Exercise directions: What you write should be an exact copy of the material, from its first line through the line containing "3: (324, 78)".

---------- Listed records

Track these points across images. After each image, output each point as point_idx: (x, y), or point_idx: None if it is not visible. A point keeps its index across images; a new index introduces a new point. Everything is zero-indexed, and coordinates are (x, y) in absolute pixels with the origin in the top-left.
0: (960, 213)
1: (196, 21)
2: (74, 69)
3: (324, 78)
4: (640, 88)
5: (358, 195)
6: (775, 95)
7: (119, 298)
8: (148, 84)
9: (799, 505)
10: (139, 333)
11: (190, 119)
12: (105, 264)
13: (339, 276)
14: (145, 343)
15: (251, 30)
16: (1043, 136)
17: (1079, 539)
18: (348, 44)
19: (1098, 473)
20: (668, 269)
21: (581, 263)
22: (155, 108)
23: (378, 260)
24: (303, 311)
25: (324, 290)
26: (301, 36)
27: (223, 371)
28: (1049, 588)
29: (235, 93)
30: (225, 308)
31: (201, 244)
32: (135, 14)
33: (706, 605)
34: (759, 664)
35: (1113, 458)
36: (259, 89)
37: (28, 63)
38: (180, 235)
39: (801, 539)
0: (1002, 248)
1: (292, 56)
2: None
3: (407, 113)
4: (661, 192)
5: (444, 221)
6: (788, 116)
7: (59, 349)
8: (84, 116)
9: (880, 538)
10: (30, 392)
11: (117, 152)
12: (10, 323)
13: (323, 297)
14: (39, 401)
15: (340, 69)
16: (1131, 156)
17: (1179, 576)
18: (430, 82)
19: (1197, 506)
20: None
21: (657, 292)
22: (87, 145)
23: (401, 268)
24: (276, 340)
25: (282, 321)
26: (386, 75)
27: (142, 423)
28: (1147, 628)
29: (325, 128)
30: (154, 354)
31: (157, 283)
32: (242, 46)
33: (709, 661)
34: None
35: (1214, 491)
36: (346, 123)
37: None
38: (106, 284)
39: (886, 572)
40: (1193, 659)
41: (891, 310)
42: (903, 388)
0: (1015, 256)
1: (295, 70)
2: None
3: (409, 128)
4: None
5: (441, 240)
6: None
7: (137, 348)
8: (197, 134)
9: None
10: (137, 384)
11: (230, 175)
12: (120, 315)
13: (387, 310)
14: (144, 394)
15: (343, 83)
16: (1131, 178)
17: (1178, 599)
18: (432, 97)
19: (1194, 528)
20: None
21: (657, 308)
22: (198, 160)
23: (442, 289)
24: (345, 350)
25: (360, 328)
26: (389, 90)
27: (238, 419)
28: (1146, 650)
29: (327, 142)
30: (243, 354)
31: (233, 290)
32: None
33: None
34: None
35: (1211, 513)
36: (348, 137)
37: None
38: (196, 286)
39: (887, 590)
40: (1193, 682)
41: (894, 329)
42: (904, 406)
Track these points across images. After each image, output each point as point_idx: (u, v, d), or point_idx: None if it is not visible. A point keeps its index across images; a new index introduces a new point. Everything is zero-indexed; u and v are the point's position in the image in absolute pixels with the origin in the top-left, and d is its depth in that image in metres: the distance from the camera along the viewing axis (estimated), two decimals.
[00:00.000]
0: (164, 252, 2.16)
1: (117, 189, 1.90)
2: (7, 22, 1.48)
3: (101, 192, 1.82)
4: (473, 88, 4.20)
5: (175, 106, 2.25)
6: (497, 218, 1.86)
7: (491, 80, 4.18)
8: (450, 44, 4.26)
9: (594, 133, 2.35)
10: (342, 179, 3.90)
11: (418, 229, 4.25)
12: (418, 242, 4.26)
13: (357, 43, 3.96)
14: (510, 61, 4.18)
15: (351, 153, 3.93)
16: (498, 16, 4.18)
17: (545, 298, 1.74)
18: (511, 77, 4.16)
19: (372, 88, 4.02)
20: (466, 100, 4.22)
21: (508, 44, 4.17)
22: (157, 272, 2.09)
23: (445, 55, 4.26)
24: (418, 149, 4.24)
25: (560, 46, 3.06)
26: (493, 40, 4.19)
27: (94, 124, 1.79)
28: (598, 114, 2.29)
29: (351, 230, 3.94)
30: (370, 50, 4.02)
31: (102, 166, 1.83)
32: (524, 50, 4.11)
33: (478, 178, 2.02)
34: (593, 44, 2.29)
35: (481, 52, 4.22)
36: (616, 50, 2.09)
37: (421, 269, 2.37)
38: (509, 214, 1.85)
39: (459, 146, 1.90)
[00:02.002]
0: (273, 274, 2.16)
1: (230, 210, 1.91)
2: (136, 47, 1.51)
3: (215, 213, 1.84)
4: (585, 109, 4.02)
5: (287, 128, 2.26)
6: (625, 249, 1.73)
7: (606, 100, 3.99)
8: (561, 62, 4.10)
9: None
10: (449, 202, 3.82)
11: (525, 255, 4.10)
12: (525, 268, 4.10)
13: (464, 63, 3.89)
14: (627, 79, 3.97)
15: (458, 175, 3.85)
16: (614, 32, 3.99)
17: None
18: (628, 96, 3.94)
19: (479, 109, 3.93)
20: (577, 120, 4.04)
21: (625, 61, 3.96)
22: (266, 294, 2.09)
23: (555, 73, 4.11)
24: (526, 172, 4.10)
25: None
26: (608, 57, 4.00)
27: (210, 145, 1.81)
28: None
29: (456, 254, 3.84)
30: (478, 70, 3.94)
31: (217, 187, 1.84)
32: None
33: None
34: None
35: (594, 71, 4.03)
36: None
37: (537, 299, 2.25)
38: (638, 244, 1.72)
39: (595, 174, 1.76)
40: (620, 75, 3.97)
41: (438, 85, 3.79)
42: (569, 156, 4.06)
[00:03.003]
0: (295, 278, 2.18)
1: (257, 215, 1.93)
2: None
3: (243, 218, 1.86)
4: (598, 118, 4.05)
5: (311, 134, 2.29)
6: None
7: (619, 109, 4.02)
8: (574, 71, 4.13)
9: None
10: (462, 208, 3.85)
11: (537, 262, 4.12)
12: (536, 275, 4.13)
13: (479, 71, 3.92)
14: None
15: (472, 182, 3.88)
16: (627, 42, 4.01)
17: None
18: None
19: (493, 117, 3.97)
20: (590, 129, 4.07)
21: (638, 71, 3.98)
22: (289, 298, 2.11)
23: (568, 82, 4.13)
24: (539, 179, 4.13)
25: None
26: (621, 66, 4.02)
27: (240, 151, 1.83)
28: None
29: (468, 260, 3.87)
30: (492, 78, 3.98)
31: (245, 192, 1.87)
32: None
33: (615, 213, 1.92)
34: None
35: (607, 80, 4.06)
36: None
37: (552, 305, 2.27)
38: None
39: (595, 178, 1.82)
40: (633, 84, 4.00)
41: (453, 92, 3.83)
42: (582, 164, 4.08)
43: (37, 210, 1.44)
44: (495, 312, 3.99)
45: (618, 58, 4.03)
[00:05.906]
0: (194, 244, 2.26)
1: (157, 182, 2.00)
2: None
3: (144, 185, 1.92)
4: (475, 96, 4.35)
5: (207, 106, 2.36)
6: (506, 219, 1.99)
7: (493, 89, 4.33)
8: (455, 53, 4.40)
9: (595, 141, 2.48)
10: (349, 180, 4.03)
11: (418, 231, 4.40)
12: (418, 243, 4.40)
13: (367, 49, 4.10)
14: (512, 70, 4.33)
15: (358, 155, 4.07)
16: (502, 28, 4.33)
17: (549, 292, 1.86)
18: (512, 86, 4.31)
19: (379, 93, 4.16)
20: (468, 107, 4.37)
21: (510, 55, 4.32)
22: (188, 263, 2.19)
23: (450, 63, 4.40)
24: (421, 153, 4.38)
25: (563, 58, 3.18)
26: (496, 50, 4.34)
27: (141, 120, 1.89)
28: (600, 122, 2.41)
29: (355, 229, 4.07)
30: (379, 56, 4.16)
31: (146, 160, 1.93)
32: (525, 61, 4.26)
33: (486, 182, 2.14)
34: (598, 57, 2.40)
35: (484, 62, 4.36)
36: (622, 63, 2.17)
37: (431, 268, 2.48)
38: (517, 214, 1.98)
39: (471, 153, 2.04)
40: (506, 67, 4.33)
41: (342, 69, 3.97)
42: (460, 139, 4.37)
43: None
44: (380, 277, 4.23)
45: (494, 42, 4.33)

--------------------

Task answer:
Track these points across images. After each image, output each point as point_idx: (x, y), or point_idx: None if it is not visible. A point keeps its index across images; a new index introduces a new point. Everything is zero-indexed, and coordinates are (x, y) in absolute pixels with the origin in the top-left.
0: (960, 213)
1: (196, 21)
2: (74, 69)
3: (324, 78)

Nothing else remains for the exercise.